Daniel Pennac dit « Une chambre d’enfant à ranger, c’est une vie à construire ».
Ne pourrait-on pas dire aussi que dans sa chambre, c’est là que l’enfant se construit ?
La chambre de l’enfant, si elle n’est pas le critère absolu de l’amour et du souci qu’on en a de lui, a pourtant pris place dans la maison dès lors qu’il a été considéré comme un individu à part entière. Et pour rappel, cela ne fait pas si longtemps que ça…
Certains ont même qualifié cette absence de « mépris pour l’enfant » tant la chambre de l’enfant a été longtemps ignorée des plans d’architectes.
La notion même de chambre d’enfant apparaît à l’époque du Roi Soleil. Il s’agit plutôt d’une sorte de nursery.
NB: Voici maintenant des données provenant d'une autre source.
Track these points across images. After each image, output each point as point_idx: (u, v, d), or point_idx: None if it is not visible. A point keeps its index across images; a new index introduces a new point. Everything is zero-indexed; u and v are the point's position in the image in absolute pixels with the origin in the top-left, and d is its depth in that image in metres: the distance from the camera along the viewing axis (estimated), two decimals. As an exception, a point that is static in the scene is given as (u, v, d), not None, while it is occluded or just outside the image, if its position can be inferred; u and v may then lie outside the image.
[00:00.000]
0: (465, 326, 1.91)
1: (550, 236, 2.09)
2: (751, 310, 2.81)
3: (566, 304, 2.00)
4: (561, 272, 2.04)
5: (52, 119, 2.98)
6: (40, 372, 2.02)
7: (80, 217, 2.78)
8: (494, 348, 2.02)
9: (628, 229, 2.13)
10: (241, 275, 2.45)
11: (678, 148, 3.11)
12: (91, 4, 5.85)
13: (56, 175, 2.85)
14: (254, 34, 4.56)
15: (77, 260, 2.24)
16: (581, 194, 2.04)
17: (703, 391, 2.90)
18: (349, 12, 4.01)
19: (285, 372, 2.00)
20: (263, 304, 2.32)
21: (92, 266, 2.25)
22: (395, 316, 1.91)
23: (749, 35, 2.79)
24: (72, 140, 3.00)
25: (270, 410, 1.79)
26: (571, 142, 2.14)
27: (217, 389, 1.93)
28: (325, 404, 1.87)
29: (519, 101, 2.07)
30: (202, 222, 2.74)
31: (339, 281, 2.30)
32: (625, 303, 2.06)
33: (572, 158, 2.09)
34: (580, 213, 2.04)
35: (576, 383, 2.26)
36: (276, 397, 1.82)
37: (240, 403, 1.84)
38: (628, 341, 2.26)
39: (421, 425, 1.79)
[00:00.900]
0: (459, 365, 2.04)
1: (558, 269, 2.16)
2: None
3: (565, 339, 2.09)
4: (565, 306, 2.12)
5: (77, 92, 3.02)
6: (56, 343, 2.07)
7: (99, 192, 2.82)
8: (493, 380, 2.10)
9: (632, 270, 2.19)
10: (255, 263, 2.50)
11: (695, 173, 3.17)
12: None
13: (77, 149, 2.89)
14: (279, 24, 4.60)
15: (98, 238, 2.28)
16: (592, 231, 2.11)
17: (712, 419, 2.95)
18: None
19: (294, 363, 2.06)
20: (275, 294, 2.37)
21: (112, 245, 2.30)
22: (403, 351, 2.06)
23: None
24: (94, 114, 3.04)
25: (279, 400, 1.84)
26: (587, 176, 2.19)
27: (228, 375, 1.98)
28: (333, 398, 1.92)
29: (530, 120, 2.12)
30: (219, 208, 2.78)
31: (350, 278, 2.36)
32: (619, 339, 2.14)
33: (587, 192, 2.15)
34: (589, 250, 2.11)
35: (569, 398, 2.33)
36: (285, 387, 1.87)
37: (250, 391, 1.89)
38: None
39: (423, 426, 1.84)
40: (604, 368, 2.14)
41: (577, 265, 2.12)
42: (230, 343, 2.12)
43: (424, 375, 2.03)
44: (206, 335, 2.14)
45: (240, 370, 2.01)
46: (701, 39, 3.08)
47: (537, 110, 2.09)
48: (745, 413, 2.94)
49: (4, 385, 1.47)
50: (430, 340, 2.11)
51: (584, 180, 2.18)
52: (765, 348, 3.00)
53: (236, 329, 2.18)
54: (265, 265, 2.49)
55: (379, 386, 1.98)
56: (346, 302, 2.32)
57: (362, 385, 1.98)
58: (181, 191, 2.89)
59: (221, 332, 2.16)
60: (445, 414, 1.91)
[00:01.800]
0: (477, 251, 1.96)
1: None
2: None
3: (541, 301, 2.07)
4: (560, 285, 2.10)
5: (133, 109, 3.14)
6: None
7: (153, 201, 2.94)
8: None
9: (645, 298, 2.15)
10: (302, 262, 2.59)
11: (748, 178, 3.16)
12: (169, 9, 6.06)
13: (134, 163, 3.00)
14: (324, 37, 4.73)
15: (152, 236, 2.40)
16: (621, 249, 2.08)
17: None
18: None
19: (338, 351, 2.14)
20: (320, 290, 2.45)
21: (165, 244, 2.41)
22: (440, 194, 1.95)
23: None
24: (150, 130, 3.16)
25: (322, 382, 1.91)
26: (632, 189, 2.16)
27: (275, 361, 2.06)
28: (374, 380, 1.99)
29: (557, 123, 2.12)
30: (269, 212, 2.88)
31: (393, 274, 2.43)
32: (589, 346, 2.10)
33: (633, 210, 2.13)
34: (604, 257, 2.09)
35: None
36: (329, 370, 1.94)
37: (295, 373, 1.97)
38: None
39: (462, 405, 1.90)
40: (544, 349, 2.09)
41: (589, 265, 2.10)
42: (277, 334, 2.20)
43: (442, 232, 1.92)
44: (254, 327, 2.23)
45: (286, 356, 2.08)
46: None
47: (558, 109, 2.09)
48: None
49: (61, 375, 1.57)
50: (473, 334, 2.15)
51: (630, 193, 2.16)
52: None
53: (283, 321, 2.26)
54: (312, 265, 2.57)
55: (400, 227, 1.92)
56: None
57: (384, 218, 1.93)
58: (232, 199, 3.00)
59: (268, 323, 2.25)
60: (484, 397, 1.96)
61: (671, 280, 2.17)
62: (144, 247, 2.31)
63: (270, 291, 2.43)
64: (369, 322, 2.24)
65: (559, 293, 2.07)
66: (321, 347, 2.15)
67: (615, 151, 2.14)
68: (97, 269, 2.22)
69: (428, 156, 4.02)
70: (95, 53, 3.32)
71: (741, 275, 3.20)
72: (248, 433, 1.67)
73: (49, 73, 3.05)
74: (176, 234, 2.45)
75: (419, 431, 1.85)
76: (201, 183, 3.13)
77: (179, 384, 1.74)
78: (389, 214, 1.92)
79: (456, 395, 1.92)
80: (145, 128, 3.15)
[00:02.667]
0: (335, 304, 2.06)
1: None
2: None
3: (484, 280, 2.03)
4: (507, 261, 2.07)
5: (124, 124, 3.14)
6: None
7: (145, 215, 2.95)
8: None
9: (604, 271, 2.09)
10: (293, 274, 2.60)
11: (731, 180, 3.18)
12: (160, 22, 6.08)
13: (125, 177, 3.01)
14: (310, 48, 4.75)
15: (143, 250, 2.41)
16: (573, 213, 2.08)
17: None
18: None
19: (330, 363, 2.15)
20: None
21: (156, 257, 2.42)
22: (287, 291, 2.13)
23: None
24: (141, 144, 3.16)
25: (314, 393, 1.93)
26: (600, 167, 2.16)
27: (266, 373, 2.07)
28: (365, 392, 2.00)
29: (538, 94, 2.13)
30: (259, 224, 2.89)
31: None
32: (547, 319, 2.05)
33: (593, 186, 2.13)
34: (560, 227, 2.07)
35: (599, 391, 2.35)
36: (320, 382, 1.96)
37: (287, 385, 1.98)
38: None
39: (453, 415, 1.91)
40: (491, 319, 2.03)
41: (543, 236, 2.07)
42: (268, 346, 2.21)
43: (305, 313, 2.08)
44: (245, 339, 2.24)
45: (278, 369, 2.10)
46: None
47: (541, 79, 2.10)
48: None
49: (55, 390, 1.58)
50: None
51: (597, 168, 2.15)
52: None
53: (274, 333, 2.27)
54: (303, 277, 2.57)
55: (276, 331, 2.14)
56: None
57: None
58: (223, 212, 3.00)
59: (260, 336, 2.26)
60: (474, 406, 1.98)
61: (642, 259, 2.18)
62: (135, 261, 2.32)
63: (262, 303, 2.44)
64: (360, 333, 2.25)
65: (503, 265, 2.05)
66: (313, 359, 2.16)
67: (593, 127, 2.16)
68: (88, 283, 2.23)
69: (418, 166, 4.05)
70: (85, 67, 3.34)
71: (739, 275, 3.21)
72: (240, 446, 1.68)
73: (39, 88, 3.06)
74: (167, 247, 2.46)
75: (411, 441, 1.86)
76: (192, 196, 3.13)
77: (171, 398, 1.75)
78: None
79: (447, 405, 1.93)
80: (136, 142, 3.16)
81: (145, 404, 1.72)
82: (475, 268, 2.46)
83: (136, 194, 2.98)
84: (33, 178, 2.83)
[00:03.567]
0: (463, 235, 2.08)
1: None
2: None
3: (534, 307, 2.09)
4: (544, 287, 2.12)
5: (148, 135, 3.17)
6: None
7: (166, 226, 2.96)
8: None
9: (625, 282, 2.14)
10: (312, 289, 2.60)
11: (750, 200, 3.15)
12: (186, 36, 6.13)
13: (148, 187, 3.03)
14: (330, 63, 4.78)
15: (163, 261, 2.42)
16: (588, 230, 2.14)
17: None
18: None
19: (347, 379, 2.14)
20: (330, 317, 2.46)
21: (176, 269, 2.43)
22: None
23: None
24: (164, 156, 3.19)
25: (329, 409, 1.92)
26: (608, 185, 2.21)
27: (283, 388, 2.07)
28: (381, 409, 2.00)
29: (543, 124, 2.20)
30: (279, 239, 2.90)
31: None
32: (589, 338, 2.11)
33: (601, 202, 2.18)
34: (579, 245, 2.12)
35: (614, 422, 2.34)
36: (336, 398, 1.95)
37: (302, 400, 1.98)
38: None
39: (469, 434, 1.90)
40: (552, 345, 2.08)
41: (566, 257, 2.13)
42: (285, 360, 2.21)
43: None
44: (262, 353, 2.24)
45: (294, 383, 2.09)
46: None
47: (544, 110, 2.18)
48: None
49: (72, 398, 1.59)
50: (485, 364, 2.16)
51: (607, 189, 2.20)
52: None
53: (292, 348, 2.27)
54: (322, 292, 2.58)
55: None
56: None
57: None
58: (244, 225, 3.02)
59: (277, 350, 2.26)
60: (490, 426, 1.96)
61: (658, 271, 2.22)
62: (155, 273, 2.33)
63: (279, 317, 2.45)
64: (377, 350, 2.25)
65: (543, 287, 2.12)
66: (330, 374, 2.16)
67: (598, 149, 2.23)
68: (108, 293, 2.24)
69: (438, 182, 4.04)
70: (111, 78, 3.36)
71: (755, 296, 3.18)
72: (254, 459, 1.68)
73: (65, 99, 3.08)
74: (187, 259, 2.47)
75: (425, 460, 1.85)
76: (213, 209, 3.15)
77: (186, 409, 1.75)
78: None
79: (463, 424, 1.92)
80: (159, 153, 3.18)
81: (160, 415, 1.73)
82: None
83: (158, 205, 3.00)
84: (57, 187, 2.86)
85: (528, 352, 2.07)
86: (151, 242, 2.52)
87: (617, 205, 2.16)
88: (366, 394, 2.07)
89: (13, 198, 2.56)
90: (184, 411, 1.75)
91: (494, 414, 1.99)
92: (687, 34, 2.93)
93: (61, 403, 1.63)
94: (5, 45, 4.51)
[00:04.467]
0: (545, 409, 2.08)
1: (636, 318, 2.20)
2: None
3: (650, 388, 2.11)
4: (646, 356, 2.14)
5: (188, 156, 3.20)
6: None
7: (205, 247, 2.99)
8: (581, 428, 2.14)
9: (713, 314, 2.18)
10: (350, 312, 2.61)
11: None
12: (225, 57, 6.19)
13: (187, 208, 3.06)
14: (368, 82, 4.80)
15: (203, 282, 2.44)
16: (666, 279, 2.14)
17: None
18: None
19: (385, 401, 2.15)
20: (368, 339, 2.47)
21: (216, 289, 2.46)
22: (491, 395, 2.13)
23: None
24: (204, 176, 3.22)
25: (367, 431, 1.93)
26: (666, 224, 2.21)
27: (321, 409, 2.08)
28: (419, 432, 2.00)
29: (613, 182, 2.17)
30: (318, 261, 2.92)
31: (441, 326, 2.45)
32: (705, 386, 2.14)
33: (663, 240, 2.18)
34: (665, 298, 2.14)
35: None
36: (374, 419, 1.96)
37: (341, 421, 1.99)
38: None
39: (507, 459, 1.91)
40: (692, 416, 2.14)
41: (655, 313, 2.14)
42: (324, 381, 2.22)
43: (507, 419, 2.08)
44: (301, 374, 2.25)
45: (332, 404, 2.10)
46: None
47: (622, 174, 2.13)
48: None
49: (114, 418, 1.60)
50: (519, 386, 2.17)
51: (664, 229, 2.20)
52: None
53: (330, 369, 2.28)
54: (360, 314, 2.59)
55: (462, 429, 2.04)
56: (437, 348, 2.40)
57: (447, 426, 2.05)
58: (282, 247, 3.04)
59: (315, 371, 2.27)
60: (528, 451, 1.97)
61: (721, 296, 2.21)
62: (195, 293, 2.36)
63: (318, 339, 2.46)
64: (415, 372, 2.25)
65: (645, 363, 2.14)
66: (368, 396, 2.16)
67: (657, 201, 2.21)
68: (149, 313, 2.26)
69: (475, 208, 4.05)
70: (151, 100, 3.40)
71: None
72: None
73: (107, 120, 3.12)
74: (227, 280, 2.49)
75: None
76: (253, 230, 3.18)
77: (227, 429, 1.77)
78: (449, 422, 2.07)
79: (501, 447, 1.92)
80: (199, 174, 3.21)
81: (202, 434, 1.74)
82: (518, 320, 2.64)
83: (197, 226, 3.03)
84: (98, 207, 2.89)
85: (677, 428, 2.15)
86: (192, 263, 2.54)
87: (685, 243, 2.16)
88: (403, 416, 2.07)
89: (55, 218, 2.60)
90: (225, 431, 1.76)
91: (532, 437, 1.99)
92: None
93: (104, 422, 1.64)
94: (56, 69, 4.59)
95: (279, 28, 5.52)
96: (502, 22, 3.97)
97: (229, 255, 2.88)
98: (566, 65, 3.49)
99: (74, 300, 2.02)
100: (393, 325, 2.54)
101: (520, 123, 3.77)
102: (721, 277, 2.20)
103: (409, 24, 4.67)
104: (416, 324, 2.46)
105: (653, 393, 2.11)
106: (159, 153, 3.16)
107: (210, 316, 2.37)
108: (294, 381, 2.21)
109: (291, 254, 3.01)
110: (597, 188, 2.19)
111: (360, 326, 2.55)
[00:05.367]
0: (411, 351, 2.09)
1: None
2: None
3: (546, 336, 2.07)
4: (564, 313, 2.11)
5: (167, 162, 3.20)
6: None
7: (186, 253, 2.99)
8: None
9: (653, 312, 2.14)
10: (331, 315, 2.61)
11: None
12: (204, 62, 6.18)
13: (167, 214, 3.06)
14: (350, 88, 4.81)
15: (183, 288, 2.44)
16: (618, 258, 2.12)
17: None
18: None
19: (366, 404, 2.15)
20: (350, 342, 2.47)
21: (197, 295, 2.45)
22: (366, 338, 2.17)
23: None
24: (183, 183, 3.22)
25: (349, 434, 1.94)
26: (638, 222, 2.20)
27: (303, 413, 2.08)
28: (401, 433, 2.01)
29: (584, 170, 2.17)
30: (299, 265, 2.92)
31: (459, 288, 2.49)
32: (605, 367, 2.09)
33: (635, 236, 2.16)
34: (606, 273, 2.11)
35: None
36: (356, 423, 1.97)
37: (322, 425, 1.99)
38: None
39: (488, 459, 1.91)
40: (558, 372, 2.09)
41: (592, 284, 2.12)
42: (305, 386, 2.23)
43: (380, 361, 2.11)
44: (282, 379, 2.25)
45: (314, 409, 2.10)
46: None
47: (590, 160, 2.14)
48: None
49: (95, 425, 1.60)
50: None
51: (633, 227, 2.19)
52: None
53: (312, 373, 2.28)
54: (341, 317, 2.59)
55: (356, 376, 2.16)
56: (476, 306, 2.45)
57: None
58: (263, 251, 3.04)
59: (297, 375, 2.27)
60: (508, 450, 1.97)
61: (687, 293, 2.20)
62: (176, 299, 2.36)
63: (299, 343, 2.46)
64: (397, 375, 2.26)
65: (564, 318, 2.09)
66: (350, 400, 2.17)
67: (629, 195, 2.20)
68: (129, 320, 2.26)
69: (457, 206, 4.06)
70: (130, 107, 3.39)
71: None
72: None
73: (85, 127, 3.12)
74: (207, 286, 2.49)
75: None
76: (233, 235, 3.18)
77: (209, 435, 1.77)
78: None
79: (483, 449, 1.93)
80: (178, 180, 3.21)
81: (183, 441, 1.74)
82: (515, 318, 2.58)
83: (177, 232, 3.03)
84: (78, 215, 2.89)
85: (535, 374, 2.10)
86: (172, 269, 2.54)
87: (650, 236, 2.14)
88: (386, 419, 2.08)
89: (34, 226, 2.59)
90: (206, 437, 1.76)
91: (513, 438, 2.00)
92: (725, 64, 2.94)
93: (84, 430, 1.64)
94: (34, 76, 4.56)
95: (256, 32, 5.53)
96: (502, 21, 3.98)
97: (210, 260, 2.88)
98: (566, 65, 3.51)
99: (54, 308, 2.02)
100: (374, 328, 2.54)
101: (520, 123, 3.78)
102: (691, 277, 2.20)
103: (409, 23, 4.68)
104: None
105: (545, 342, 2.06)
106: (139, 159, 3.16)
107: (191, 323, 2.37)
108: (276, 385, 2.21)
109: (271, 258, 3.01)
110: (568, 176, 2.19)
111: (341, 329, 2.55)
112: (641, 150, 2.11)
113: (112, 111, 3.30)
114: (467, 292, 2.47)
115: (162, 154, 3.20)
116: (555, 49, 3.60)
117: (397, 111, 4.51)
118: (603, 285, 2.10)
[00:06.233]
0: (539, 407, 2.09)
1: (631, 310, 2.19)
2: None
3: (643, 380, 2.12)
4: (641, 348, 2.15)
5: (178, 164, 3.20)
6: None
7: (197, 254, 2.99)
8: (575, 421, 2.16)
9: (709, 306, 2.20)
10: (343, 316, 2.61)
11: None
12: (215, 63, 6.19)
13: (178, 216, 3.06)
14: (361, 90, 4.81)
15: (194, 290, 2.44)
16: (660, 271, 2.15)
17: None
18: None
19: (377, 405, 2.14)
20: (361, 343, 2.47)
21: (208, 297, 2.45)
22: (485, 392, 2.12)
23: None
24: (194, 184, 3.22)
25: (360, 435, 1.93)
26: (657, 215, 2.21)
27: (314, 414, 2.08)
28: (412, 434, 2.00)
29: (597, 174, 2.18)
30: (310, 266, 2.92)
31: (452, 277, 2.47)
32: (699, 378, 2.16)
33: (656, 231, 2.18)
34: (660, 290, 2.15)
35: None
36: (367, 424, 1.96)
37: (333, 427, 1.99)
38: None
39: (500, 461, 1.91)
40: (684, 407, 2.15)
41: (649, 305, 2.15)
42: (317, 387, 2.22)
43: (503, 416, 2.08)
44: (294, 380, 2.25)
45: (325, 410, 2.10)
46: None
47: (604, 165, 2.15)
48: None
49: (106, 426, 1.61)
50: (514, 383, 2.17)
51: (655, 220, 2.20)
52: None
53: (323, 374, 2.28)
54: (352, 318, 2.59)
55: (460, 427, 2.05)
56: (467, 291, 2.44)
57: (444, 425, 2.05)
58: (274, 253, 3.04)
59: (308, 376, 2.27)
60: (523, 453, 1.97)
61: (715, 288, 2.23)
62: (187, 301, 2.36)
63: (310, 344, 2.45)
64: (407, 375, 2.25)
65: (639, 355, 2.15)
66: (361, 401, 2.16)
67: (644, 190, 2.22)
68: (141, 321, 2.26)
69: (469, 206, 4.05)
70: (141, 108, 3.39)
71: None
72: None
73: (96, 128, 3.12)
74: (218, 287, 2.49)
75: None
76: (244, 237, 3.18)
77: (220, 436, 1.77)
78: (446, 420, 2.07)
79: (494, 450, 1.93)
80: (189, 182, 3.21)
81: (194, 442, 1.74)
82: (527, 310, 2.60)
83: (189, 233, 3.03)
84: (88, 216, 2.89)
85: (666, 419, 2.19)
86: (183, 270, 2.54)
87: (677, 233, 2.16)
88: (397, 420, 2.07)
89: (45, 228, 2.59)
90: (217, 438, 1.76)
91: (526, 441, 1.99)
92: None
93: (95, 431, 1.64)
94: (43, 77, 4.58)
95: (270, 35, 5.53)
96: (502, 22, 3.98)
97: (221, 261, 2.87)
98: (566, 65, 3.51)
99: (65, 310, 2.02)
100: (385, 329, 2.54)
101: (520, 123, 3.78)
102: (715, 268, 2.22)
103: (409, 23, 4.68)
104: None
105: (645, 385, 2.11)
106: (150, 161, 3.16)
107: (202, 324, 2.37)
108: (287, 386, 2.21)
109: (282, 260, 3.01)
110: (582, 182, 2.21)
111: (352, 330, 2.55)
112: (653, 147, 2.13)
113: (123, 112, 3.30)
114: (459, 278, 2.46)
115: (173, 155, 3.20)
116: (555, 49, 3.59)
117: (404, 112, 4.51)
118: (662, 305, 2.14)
À la fin du 18e siècle, l’architecte Le Camus de Mézières, dans son ouvrage Le génie de l’architecture, consacre quelques pages « au logement des enfants dans la maison ». Adepte des théories sensualistes, il y détaille des recommandations de conception comme prendre en compte l’exposition ou les couleurs choisies. Sous l’influence des psychologues et des esthéticiens, la chambre d’enfant se normalise. Elle n’est alors jamais placée très loin de celle des parents qui demeurent tout de même maître des lieux ! À ce stade, le mobilier n’est qu’une pâle réplique miniature de celui des adultes.
Après la seconde guerre mondiale, de marginale la chambre d’enfant devient une pièce majeure, on peut alors même jusqu’à envisager d’agrandir le logement afin de créer une pièce supplémentaire. Une révolution. Car à partir de la légalisation de la contraception, l’enfant n’est plus seulement accueilli, il est désiré, voire programmé.

Finalement, l’évolution d’un espace dédié à l’enfant est tout simplement en corrélation avec le désir d’enfant : la chambre d’enfant est donc passée d’inexistante, à périphérique puis centrale.
Et d’un espace nocturne, la chambre devient une salle de jeux, un coin lecture, un lieu d’interactions sociales, et parfois aussi, au plus grand bonheur de beaucoup de parents, une salle de travail… Mais d’abord, dans sa chambre, l’enfant crée son univers perso, la forteresse de ses secrets bien gardés. D’ailleurs, quand l’enfant commence à investir sa chambre seul c’est qu’il est prêt pour assumer la séparation avec l’adulte. Une étape majeure dans son chemin vers l’autonomie donc. Et si l’enfant vient à partager sa chambre avec un frère ou une sœur, ils vont alors co-construire cet espace de vie et, la plupart du temps, développer une solidarité fraternelle assez magique. Oui, il y aura des cris et des bagarres parfois. Mais, au final, leur antre commune sera un terrain unique pour développer leur approche de la vie sociale basée sur les belles valeurs du respect de l’autre et du partage. Tout un programme.